Kita semua tentu kenal atau pernah mendengar Bentara Budaya, panggung atau etalase budaya yang kini jadi sejenis pelaksanaan corporate social responsibility atau CSR pihak Kompas-Gramedia.
Badil adalah salah satu pelopornya. Awal dekade 1980-an, Badil sempat bolak-balik ke berbagai pelosok menyiapkan acara-acara Bentara Budaya di Jakarta dan Yogyakarta yang baru dirintis.
Banyak temuan dalam kluyuran Badil di berbagai pelosok, yang kemudian dipajang di Bentara Budaya.
Ukiran dan patung Asmat, serta tenun serta kebudayaan Baduy, adalah dua temuan Badil yang diunggah ke panggung etalase grup Kompas-Gramedia tersebut.
Selain urusan pendakian dan urusan kesenian di daerah pedalaman, Badil juga mahir menulis hal-hal serius melalui laporan kocak.
Badil yang kadang-kadang nyebelin dan pemberang, sering membuat kita tersenyum-seyum sendiri ketika membaca tulisannya. Badil memang paling jago menulis laporan feature.
“Jangan terlalu serius, kudu didangdutin dikit,” ujar Badil dalam logat Betawi, kepada saya di dekade 1980an sewaktu kami masih sama-sama di Harian Kompas.
Badil juga salah satu sosok di balik “Operasi Ganesha” tahun 1982, sewaktu 242 ekor gajah yang terperangkap di dekat pemukiman transmigran Air Sugihan di Sumatera Selatan, digiring guna diselamatkan ke Lebong Hitam di Lampung.
Operasi pemindahan ratusan gajah sejauh sekitar 70 km itu dipimpin oleh Letkol I Gusti Kompyang Manila. Dan Badil pada masa itu ikut dalam salah satu tim penggiringan gajah.
Perkasa
Kemampuan dan jejaring Badil memang mengagumkan. Dia dikenal di kalangan pecinta alam dan pegiat lingkungan hidup.
Jauh sebelum kita ribut-ribut soal kelestarian alam, Badil dan teman-temannya sudah menerapkan pola 3 R (reduce, reuse, recycle) guna mengurangi pencemaran lingkungan hidup di pe ndakian maupun puncak-puncak gunung.
Badil yang tampaknya ceroboh dan tidak menaruh perhatian terhadap keadaan sekitarnya, sebetulnya orang yang sangat teliti. Dia bisa ingat nama-nama orang yang baru berkenalan dengannya.
Dalam urusan kesenian dan kebudayaan lokal, Badil ibarat kamus berjalan. Dia bisa bercerita tentang kesenian dan kebudayaan masyarakat di pelosok Aceh, sampai masyarakat di pedalaman Kalimantan maupun pelosok Papua.

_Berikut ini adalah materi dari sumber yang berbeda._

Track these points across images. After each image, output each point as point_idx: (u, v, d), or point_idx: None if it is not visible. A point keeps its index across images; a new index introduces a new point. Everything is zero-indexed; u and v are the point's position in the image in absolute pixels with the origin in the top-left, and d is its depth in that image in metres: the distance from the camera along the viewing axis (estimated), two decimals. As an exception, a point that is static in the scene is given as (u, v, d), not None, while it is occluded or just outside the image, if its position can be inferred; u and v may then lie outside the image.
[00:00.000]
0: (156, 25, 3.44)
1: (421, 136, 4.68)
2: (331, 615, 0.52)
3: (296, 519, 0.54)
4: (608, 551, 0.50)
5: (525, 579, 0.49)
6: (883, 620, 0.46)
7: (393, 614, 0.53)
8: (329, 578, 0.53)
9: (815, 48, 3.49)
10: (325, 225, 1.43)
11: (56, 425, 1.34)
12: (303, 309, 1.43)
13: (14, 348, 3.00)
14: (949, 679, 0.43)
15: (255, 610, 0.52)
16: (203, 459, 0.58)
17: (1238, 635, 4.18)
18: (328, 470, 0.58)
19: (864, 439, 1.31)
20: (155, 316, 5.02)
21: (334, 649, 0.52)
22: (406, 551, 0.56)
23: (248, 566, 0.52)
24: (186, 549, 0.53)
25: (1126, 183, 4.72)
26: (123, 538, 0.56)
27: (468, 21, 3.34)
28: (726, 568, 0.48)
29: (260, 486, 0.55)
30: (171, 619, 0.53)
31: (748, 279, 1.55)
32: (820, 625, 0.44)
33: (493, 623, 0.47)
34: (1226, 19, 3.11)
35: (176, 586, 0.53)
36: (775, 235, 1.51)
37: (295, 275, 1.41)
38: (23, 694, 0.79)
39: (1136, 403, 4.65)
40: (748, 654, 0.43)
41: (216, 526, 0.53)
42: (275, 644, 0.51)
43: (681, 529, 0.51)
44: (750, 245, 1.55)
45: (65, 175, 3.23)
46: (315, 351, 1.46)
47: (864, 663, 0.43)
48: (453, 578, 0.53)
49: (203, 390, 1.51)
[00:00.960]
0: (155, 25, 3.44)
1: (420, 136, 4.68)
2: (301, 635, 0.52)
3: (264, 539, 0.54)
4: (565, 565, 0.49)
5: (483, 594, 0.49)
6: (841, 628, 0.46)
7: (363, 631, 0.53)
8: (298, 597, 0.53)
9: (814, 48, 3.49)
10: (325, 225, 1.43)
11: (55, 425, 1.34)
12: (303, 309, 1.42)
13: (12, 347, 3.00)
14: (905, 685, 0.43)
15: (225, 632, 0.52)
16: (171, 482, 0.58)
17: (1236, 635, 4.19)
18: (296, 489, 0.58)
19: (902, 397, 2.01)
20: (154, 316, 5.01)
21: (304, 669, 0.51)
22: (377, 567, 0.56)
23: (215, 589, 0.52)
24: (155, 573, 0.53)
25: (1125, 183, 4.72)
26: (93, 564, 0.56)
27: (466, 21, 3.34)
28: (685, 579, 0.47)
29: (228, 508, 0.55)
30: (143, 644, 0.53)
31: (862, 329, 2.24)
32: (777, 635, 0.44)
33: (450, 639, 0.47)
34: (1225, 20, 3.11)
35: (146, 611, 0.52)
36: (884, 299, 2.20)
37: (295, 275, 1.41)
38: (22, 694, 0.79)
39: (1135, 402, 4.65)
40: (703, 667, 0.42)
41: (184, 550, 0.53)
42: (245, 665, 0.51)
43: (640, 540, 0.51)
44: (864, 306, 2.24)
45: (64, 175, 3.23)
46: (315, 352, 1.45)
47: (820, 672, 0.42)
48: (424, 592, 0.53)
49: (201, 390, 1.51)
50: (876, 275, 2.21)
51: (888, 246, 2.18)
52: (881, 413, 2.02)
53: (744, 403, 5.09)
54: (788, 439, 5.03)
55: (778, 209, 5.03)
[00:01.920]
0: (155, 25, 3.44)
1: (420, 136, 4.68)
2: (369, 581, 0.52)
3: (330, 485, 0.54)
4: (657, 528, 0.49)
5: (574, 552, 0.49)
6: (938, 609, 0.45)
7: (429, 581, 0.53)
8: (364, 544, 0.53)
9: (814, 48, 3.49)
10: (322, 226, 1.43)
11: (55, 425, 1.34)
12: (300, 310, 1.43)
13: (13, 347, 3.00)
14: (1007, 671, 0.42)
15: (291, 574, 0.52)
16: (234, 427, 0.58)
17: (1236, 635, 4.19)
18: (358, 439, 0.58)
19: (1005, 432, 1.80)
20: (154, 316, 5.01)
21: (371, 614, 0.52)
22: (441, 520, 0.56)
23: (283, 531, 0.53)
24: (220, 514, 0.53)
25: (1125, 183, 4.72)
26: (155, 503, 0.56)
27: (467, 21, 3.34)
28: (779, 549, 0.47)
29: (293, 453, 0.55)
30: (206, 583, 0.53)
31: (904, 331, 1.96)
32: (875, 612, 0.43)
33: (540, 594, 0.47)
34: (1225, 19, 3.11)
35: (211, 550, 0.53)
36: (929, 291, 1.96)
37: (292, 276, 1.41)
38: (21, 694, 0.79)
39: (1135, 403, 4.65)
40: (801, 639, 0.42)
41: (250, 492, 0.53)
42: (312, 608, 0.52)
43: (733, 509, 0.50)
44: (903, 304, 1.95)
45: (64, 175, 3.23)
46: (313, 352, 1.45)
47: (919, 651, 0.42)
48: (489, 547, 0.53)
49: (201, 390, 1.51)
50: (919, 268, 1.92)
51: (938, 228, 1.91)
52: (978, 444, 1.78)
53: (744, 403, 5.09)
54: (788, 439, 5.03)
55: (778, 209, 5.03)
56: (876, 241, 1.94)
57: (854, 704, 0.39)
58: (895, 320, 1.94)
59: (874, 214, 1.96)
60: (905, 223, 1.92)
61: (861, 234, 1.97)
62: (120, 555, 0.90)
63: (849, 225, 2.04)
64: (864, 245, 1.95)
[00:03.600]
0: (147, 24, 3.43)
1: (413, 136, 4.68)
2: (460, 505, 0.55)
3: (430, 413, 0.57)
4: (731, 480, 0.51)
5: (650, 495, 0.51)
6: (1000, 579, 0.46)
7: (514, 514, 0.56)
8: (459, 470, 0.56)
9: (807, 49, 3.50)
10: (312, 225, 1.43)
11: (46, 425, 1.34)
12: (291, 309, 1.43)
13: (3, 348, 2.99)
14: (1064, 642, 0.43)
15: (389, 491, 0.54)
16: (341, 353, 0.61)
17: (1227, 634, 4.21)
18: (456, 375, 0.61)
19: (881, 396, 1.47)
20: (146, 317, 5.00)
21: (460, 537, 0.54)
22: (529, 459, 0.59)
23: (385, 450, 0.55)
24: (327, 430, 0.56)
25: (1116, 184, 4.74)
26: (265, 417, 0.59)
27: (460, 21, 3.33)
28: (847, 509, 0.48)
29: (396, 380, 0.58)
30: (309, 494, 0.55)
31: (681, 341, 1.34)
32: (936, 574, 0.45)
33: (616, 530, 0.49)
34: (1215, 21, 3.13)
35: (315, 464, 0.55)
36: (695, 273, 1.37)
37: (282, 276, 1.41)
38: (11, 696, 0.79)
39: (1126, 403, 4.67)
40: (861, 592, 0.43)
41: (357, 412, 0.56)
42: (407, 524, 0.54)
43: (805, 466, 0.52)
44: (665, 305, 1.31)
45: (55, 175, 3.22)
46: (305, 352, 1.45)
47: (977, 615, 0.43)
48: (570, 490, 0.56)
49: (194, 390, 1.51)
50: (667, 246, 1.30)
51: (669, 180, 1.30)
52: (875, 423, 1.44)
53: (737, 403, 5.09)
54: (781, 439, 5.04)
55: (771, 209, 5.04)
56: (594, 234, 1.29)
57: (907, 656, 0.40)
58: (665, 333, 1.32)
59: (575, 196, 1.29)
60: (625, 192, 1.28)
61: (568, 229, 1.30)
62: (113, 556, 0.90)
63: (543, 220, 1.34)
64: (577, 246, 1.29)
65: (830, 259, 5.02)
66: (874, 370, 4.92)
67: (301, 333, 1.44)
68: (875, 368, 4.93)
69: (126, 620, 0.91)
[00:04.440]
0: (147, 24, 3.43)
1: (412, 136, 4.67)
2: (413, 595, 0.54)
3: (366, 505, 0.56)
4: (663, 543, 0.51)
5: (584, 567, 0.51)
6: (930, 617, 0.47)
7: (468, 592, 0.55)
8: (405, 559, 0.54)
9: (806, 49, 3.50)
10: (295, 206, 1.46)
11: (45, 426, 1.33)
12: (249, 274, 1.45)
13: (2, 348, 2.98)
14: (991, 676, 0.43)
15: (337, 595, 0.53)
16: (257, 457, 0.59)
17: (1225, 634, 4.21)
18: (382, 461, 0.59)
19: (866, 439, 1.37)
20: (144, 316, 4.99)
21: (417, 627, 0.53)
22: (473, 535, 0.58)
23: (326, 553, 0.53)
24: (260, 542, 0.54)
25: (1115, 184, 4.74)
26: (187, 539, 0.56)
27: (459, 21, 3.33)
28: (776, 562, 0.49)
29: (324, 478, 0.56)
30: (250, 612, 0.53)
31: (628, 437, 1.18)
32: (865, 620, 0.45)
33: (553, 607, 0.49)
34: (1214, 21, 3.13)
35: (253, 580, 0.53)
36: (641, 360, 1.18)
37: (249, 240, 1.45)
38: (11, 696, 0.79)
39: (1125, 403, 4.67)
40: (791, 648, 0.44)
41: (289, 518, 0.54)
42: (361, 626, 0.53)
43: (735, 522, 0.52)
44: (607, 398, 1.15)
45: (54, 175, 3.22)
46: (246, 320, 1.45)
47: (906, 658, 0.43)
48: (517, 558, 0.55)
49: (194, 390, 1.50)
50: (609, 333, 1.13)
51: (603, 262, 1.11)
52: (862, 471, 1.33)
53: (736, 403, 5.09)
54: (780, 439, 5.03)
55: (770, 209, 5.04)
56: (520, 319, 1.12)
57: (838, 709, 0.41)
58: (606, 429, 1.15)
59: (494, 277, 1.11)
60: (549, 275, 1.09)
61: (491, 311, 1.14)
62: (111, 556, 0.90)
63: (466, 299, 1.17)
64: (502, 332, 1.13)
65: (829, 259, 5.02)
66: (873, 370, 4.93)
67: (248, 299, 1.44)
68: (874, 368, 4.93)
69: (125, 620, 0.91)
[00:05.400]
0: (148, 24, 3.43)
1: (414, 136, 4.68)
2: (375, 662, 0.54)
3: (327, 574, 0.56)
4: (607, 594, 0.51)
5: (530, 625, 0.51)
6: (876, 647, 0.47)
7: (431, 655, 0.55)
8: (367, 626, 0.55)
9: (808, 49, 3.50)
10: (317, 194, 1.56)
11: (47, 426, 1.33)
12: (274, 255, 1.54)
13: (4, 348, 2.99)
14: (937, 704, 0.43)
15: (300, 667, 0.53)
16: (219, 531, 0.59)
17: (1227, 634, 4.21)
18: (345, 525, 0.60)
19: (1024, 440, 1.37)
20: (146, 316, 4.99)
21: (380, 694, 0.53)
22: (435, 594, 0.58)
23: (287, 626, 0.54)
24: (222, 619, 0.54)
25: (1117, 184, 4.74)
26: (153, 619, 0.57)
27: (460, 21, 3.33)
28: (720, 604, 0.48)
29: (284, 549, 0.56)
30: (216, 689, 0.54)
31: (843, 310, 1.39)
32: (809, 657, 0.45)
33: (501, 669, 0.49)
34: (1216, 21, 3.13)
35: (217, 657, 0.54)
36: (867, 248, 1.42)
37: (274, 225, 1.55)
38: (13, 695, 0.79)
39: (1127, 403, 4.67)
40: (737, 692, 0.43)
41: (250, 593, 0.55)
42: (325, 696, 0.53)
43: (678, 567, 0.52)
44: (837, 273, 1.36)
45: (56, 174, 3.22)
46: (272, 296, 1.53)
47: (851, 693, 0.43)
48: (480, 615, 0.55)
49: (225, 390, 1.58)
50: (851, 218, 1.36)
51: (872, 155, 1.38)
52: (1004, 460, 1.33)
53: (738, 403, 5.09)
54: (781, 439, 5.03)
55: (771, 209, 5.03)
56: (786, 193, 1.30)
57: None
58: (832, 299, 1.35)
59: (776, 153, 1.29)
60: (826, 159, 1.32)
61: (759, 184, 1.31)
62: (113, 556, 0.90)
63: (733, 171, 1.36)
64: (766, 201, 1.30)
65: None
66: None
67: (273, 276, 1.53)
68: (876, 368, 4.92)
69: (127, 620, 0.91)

Badil bisa menghilang berminggu-minggu, lalu muncul beberapa hari di Jakarta dan menghilang kembali. Badil bisa tidak pulang ke rumah, walaupun sedang di Jakarta.
Badil bisa meninggalkan istrinya, Xenia, sendirian bersama putra tunggal mereka yang bernama Banu, karena ditugasi berjaga-jaga di kantor Redaksi Kompas pada saat kerusuhan Mei 1998.
Badil bisa tertawa terbahak-bahak, atau mengocok perut kita denganb anyolan-banyolannya yang konyol. Tapi dia bisa juga meledak dan marah besar jika merasa tersinggung atau dikhianati.
Badil orang yang sangat tangguh. Badil mermang enak dijadikan teman atau kawan, tapi belum tentu kita kita bisa bertahan lama mendampinginya.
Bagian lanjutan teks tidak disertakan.